= ACTIVITY =
Scan the data for "right" and copy the lines it appears in.

= DATA SECTION =
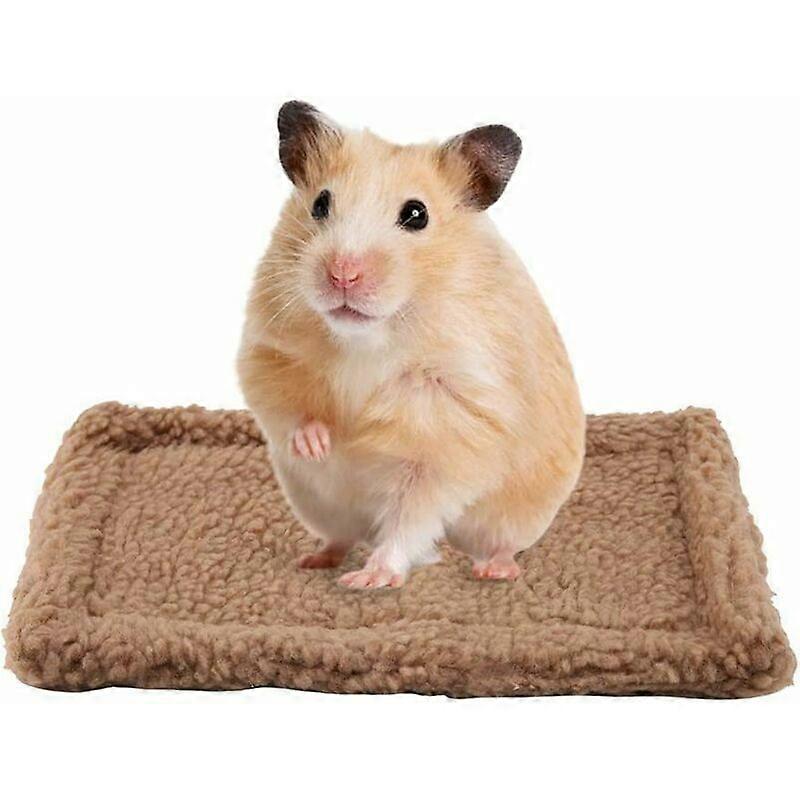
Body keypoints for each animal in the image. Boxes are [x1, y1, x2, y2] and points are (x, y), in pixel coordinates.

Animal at [238, 101, 585, 589]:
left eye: (417, 214)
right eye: (320, 203)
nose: (343, 274)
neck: (368, 338)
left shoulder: (452, 430)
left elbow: (410, 515)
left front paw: (370, 579)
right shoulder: (266, 350)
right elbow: (286, 405)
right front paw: (320, 445)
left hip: (518, 512)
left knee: (492, 542)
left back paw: (493, 571)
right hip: (318, 503)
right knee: (343, 535)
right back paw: (316, 559)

= EXERCISE RESPONSE =
right eye: (320, 203)
right shoulder: (266, 350)
right elbow: (286, 405)
right front paw: (320, 445)
right hip: (318, 503)
right knee: (343, 535)
right back paw: (316, 559)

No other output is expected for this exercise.